Build orders are mandatory to play AoE2 or Starcraft competitively.
Well... I think any competitive game is always going to involve some level of fine-tuning and routine that may feel tedious, especially since competitive games by their nature should minimize randomization. And it's hard to prevent a build order without introducing RNG, the most you can do is allow build order automation (partial as in SCFA or entire), but since it's a largely dead genre nobody's going to expand on SCFA's template system.
I've never heard of SCFA before, but it sounds awesome. My quip about ''why play when a script can do it'' wasn't pure rhetoric, I wouldn't actually mind using scripts or templates, that sounds great.
In that case I'll elaborate some what. SCFA is Supreme Commander: Forged Alliance, sequel to Supreme Commander, itself a spiritual successor to Total Annihilation. SCFA is basically the final game in the "series" and, in my opinion, the best. It has some issues, most notably command dropping later in the games and pathfinding issues, both of which are probably due to the number of units involved and the overall scale of the game. However, it does a lot of things really well, which other RTS haven't really ventured into:
You can save buildings as templates. A basic example is a T1 turret surrounded by wall sections, which costs barely more but is much more durable. Another example is four T1 mass storage spaced so that when the template is built around a mass extractor, they will all contribute the full adjacency bonus to its production. A more fancy example is a T3 power generator surrounded by T2 mass fabricators for lategame mass production (the energy costs are offset by the pgen they surround) and with basic wall sections at each corner so you can click and drag a line of copies of the template across the map, and they'll be spaced out (due to the wall sections you built as spacers) such that their death explosion doesn't set off a chain reaction, if one is destroyed. You could also do this with your opening factory setup, either as one whole series of buildings or as a few separate templates for main base components ie a power farm, an array of factories, etc.
You can click and drag to build. One of the main reasons I and a lot of players don't bother templating our starting build orders (just finnicky stuff like mass storages or a hydrocarbon plant with energy storages around it, stuff like that, to save a ton of clicking while staying flexible) is that SupCom makes it really easy to build stuff. You can select a factory to build and instead of having to shift-click a bunch of them as you do in many RTS, you just click and drag and your worker(s) will build them in a row as you defined it. Same goes for things like pgens. I just pick a workers, hotkey for pgen, click and drag, and that's my starter power farm dealt with almost instantly. I'll probably send more workers to assist (right click on a worker that's carrying out the order and the ones you have selected will assist it with everything it does until they are told otherwise), but that's about it. I don't think most other RTS allow this, though I could be remembering wrong as SCFA is the only one I play anymore.
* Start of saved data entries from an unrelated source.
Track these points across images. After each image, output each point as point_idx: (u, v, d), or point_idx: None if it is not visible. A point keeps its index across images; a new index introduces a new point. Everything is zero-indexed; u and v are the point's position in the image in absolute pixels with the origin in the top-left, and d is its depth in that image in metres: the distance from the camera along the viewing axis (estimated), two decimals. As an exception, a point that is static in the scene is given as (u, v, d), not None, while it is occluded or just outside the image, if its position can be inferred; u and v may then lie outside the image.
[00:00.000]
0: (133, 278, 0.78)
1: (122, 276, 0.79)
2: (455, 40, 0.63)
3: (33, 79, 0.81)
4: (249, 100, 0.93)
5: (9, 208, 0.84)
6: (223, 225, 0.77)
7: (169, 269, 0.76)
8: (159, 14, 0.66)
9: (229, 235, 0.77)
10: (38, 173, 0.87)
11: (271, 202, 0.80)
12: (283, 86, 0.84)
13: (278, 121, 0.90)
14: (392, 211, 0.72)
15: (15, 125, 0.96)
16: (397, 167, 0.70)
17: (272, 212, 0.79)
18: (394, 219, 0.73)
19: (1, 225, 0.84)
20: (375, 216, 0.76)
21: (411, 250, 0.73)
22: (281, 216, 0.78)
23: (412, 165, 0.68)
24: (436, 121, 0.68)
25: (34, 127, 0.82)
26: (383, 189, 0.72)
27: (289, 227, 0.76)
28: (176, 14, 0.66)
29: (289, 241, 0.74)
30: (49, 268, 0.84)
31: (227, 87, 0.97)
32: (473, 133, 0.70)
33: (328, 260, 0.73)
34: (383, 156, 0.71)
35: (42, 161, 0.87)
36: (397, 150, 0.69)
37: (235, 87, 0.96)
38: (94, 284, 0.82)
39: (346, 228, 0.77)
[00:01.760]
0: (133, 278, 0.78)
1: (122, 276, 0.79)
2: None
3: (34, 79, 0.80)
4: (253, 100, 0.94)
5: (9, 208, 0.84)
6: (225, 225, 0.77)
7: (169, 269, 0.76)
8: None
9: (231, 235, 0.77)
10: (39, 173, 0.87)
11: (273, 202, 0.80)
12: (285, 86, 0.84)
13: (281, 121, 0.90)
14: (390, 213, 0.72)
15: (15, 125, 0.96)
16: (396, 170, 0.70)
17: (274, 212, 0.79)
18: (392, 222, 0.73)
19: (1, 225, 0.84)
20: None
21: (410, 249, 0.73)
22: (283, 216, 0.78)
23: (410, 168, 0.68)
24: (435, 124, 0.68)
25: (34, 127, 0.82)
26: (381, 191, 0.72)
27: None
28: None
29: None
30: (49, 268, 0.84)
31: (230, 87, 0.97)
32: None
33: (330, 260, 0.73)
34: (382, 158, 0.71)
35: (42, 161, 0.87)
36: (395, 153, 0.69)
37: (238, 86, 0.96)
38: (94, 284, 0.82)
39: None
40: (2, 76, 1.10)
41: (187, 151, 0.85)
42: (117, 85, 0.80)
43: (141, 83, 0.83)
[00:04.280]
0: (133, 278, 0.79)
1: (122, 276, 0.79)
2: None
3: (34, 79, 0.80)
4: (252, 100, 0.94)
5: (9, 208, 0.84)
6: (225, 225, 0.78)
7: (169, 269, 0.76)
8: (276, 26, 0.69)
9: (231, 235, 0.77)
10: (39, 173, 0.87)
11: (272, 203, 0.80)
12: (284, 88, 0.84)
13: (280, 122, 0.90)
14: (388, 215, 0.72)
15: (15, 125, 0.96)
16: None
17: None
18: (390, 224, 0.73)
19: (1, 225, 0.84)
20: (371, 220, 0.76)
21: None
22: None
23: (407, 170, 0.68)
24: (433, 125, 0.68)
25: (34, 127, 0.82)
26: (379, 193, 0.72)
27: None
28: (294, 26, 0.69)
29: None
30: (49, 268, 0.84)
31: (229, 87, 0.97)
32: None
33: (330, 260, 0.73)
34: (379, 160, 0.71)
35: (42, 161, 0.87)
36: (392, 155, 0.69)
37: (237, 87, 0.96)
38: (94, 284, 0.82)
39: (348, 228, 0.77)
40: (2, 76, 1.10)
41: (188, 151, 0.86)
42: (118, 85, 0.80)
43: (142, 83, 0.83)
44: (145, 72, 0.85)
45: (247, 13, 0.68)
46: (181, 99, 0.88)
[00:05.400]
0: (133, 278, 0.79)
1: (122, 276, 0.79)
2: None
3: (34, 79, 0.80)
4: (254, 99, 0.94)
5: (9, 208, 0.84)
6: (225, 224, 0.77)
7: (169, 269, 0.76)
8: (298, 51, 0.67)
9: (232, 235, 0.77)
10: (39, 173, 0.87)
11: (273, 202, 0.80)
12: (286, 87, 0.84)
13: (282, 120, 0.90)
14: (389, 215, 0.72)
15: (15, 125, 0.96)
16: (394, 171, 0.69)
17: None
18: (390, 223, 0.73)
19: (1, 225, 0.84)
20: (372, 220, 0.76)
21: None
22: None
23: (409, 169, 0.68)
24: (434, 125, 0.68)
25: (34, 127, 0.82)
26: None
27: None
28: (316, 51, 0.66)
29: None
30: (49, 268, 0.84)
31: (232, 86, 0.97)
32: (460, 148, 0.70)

I'm pretty sure most of them rely on Shift Clicking for every single building which is really, really tedious.
All orders can be adjusted. If you've told a worker to build a bunch of stuff, you can hold shift to see the queued orders on the map and move any unbuilt buildings to other locations, or remove them from the queue. I don't believe you can insert new orders, which is one of SCFA's limitations. You can also adjust patrol paths in the same way, or adjust rally paths from factories. Speaking of which, factories can assist other factories. If you've told one factory to build a looping queue of 5 tanks 1 arty 1 aa indefinitely and to send them on a rally path down to the front line, you can select any other factory, right click on that one, and it will produce the same queue of units and send them along the same rally path.
It has a flux economy (Homeworld does this as well to a limited degree) which means that instead of a flat price at the start, you pay for a unit as you build it. The faster you build, the faster resources are consumed. You can allocate building power via engineers assisting buildings to construct priority units or buildings faster at the expense of greater resource consumption. A common example is having a ton of engineers assist a T3 air factory to churn out air superiority fighters quickly. This isn't really a convenience example but it is an example of how SCFA pushed for better mechanics. Another example, SCFA has a full strategic camera. You can zoom out to see the entire map (units change to icons at a certain range though you can opt to always overlay the icons at any range) and zoom back in just as smoothly, at any time. It is a nice way of monitoring the overall flow of the map, provided you have sufficient radar and/or sonar coverage.
There are issues and areas where it could use improvement, like being able to let other units take over a build template instead of just assisting the ones that initially got the order, or including default production queues for factories in a template, but even with what they do have, SCFA goes a really long way in reducing a lot of the finnicky busywork that many RTS suffer from, without sacrificing complexity or hamstringing basebuilding; in fact it's more complex than most with things like adjacency bonuses and the need to maintain a sufficient power grid to run all your shields and radar, not just paying flat costs for stuff. Yet despite all that it's so much more convenient to play. This is probably why I don't mind build orders, there's a ton less clicking and setup time required in SCFA to do them compared to the experience in most RTS where you have to do a single click for each and every thing that gets built.
And I'll admit that yes, I forgot how tedious it is in most RTS until you pointed this out. And you are quite right about the build order experience in those games being unpleasant.